** Task item **
Decide whether each statement agrees with the passage about Werner, and answer yes or no, quoting the words of the passage that settle it. 1. Werner's motorcycle is a chopped 1950s Horex Regina. 2. Before the comics appeared, the Flensburger Brauerei marketed its beer all across Germany. 3. In the movies, Röhrich is voiced by Klaus Büchner.
(Passage)
The character of Werner is based on Brösel's and his brother Andi's experiences. Werner's life is that of an apprentice plumber and biker that consists of consuming large amounts of beer and souping up his motorcycle, a chopped 1950s Horex Regina. Both regularly gets him in trouble with the police and the German vehicle safety agency TÜV who due to their expressed incompetency and imbecility are usually ignored and duped by Werner. In the movies, Werner is voiced by Northern German band Torfrock's singer Klaus Büchner (whereas Torfrock also wrote part of the original soundtrack of the first movie, and partly did for the sequels as well).

In early comics, Werner's beer of choice was Flensburger Pilsener ("Flens" for short) which led to an unsuspected surge in sales for the Flensburger Brauerei which up to that point had only marketed their beer within Northern Germany and towards an older, more conservative demographic. Due to the success of the comics, the brewery faced an increasing demand among younger age groups all across Germany. The comics and movies would later switch to the fictional brand Bölkstoff, however a real-life version of the beer is now being brewed and marketed by Flensburger Brauerei as well.

=== Röhrich ===

In his younger years, Werner was apprentice to plumber Meister Walter Röhrich – the situations and characters in these stories are based on Brösel's brother Andi's apprenticeship years. In the movies, Röhrich is voiced by Andi, based upon the parodies he had done of his plumber Meister in real life ever since his apprenticeship.
(End Passage)
(Entries provided)
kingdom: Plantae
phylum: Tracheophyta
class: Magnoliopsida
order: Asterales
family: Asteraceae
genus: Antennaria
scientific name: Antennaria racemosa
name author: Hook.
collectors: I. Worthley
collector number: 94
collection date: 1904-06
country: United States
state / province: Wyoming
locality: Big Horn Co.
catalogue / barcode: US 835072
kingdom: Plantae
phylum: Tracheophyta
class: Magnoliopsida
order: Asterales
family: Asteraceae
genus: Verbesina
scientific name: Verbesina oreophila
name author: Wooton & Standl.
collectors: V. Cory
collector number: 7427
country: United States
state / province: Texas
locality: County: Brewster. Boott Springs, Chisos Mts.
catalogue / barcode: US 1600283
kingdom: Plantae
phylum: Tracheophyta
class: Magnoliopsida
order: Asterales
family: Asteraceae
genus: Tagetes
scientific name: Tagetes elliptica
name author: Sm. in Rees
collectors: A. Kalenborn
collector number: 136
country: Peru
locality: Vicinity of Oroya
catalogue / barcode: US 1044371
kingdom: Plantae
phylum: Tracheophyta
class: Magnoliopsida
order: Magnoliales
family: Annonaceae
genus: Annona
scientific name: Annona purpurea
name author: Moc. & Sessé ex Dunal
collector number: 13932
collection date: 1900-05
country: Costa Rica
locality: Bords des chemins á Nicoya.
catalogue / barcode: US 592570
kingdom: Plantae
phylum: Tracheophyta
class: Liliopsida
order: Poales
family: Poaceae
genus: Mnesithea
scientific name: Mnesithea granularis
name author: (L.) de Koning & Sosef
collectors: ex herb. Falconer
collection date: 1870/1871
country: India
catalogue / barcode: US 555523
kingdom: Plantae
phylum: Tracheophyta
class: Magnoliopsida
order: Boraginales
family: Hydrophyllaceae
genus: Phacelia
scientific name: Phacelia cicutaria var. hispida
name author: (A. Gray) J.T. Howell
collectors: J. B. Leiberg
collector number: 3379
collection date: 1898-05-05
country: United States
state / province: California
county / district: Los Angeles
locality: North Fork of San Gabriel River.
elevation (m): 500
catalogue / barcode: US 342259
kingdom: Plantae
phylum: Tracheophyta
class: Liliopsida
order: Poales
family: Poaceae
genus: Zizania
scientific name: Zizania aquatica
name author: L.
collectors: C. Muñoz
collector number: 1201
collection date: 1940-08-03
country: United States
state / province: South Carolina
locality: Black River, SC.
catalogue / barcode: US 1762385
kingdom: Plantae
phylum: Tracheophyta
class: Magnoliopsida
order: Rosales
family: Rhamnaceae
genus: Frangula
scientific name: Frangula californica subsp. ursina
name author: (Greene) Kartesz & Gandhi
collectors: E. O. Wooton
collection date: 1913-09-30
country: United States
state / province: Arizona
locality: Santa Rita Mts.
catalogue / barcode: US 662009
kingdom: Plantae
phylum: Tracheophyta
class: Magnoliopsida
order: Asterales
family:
(End Entries provided)
** Exercise response **
1. Yes: "souping up his motorcycle, a chopped 1950s Horex Regina"
2. No: "up to that point had only marketed their beer within Northern Germany"
3. No: "In the movies, Röhrich is voiced by Andi"